The U.S. Ninth Circuit Court of Appeals has upheld an injunction against an Idaho law that prohibits transgender athletes from participating in student athletics.
The court’s decision, announced Thursday, says the law likely infringes upon the rights of transgender students under the Equal Protection Clause of the U.S. Constitution. While the legal case works its way through the courts, the law is being held in abeyance.
Judge Kim Wardlaw wrote that the district court judge ruled correctly because the act targets only female athletes, and because it subjects them to “an intrusive sex verification process” if their gender was challenged. Idaho also failed to show that the law improved gender equality, Wardlaw wrote, calling the Idaho law Aa “’desire to harm a politically unpopular group cannot constitute a legitimate governmental interest.”

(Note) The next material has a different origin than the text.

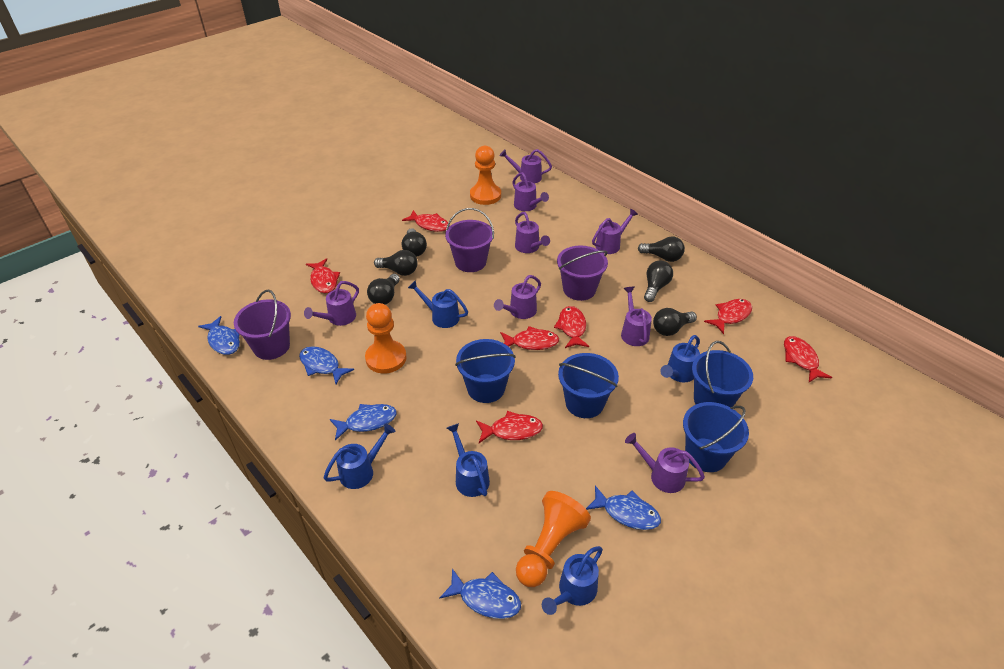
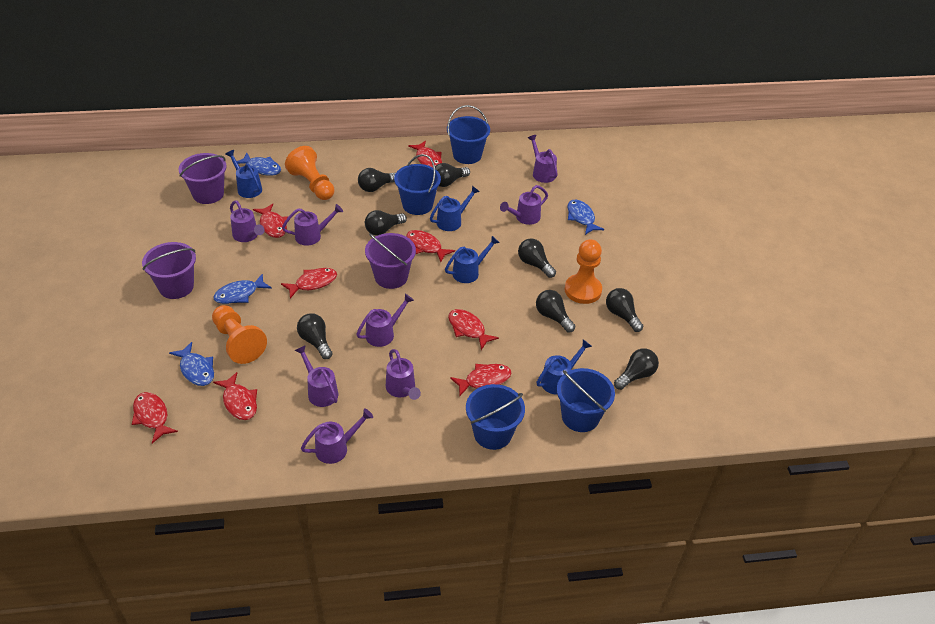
black light bulb: [367,274,400,305] [374,250,418,276] [402,228,427,257] [638,236,685,262] [644,260,673,302] [653,308,697,336] = 6 -> [297,313,333,359] [358,168,396,192] [365,210,407,236] [435,163,470,187] [518,238,556,278] [536,290,575,332] [606,288,643,332] [614,348,659,390] = 8
blue fish: [198,316,240,355] [299,346,354,384] [330,404,397,440] [439,569,521,619] [586,486,661,530] = 5 -> [169,342,214,386] [214,273,272,304] [237,153,281,176] [567,200,604,235] = 4
blue watering can: [324,424,396,489] [408,280,468,328] [447,423,490,497] [542,546,603,615] [660,335,700,382] = 5 -> [226,150,262,198] [430,186,480,231] [445,236,500,283] [536,339,592,395] = 4
red fish: [306,258,340,293] [402,210,450,232] [476,411,543,443] [500,326,559,350] [554,306,589,348] [704,299,752,334] [784,336,832,382] = 7 -> [132,392,178,443] [213,372,257,420] [253,204,288,238] [281,268,337,298] [406,230,455,262] [408,141,442,167] [448,309,499,350] [450,364,511,396] = 8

The Idaho law, which bans transgender athletes from engaging in competitive sports that do not align with their actual biological gender, reflects a national legal battle over the rights of female athletes and the males that seek to destroy fair competition by competing in their category, which is happening with great frequency across the country.
The case was brought by the ACLU of Idaho on behalf of Lindsay Hecox, a transgender student at Boise State University who aspired to participate in cross-country and club soccer, and Kayden Hulquist, a female student from Boise High School who wants transgenders to be able to compete against girls and women. The ACLU calls Kayden a cisgender, a term that some say is intended to diminish the authenticity of women in an effort to not hurt the feelings of transgenders.

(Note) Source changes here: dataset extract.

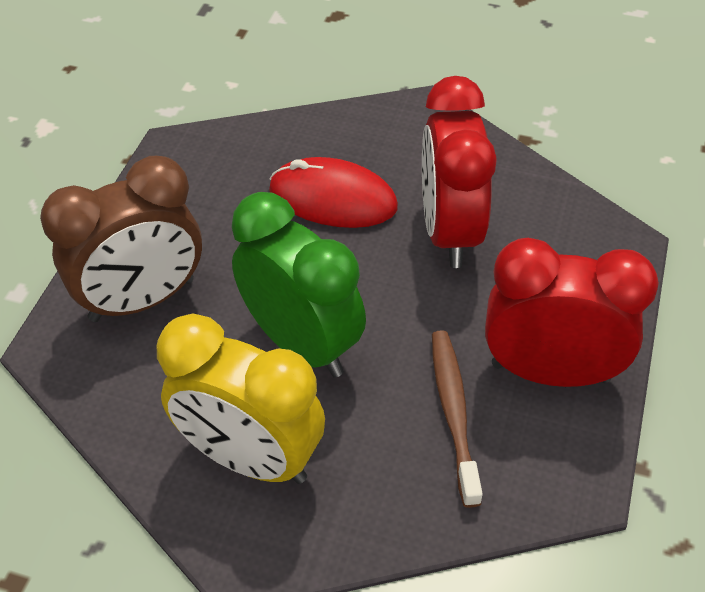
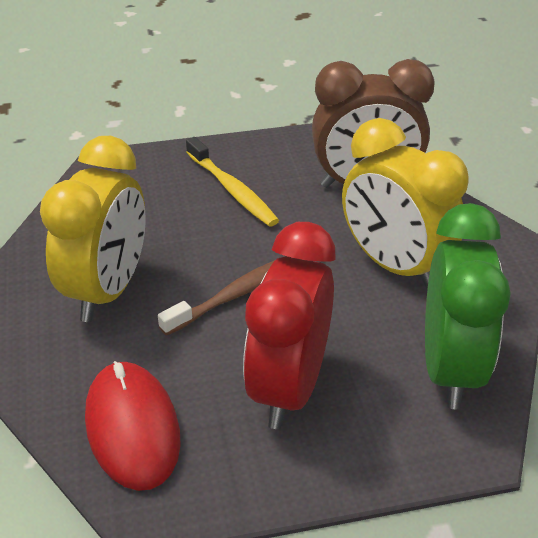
red clock: [422,76,497,268] [485,238,659,387] = 2 -> [243,222,336,429] = 1
yellow clock: [157,313,325,484] = 1 -> [40,136,146,322] [342,118,469,289] = 2
yellow toothbrush: none = 0 -> [186,137,279,227] = 1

“The Act bars all transgender women and girls from participating in, or trying out for, public school female sports teams at every age, from primary school through college, and at every level of competition, from intramural to elite teams. It also provides a sex dispute verification process whereby any individual can “dispute” the sex of any female student athlete in the state of Idaho and require her to undergo intrusive medical procedures to verify her sex, including gynecological exams. Male student athletes in Idaho are not subject to a similar dispute process,” the Ninth Circuit panel ruled.
“The panel held that the district court did not abuse its discretion when it found, on the record before it, that plaintiffs were likely to succeed on the merits of their claim that the Act violates the Equal Protection Clause of the Fourteenth Amendment.”

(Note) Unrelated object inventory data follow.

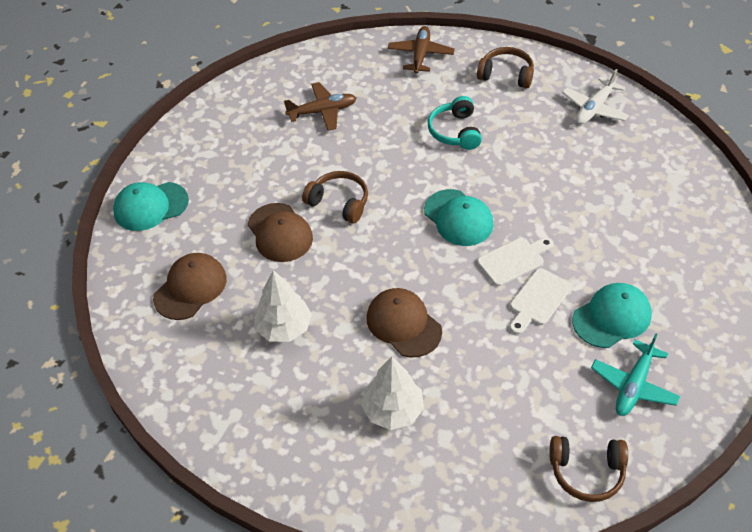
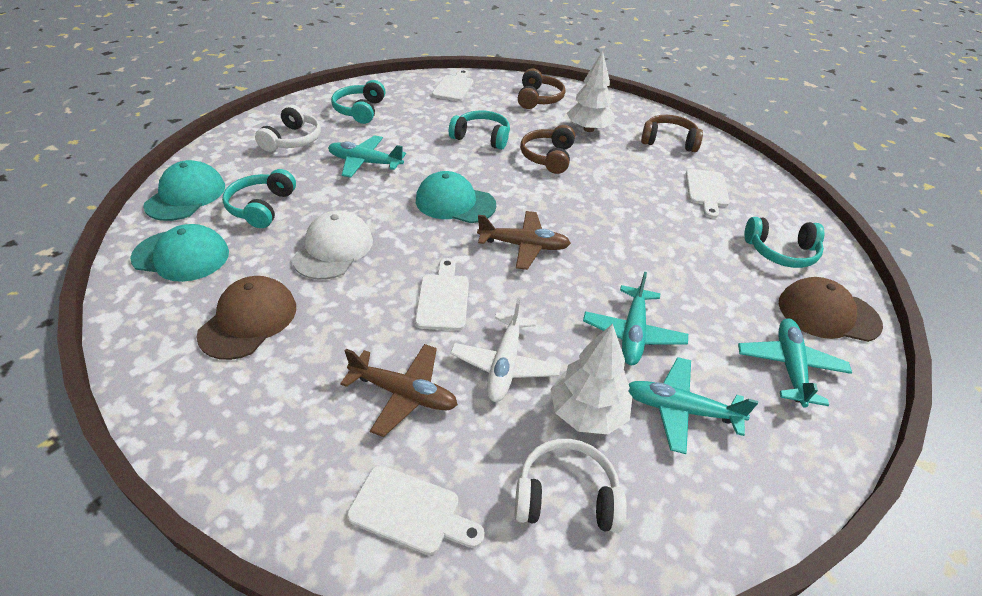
brown cap: [153,253,227,320] [248,203,313,262] [366,288,442,357] = 3 -> [197,276,296,360] [779,277,883,342] = 2
turquoise headphones: [428,96,482,150] = 1 -> [222,169,296,228] [331,80,385,124] [449,111,510,150] [745,217,824,268] = 4
turquoise plane: [591,333,680,416] = 1 -> [328,135,406,178] [583,272,688,365] [628,357,758,454] [738,319,852,407] = 4
white cap: none = 0 -> [292,211,373,280] = 1
white cutting board: [477,237,554,286] [510,268,572,334] = 2 -> [347,465,485,555] [415,258,469,331] [432,69,474,101] [686,169,730,218] = 4
white headphones: none = 0 -> [255,105,321,152] [515,439,627,533] = 2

Because the Act subjects only women and girls who wish to participate in public school athletic competitions to an intrusive sex verification process and categorically bans transgender women and girls at all levels, regardless of whether they have gone through puberty or hormone therapy, from competing on female, women, or girls teams, and because the State of Idaho failed to adduce any evidence demonstrating that the Act is substantially related to its asserted interests in sex equality and opportunity for women athletes, the panel held that plaintiffs were likely to succeed on the merits of their equal protection claim, the decision claimed.
Alaska’s judge on the Ninth Circuit, Morgan Christen, dissented in part and concurred in part with the majority:
Judge Christen, who is female, wrote that given the categorical sweep of the ban on transgender students, the medical consensus that circulating testosterone rather than transgender status is an accurate proxy for athletic performance, and that because of the unusual and extreme nature of the Idaho law’s sex verification requirements, the district court did not abuse its discretion by granting the injunction.
“Disagreeing with the majority in part, Judge Christen wrote that she read the sex dispute verification provision to apply to any student, male or female, who participates on women’s or girls’ athletic teams. Accordingly, it is the team an athlete chooses to join that dictates whether they are subject to the statute’s verification process, not the athlete’s sex. Judge Christen also wrote that the district court’s injunction lacked specificity as required by Federal Rule of Civil Procedure 65(d)(1) because it failed, among other things, to specify whether it was enjoining all provisions of the Act, or only some of them, or whether it was enjoining any specific provision of the Act in its entirety or only as applied to certain classes of individuals. Finally, Judge Christen stated that the injunction was overbroad to the extent that it applies to transgender women who are not receiving gender-affirming hormone therapy,” the decision said.
The Alaska Board of Education is considering a regulation that does not bar athletes from competing but says they must compete in their biological gender.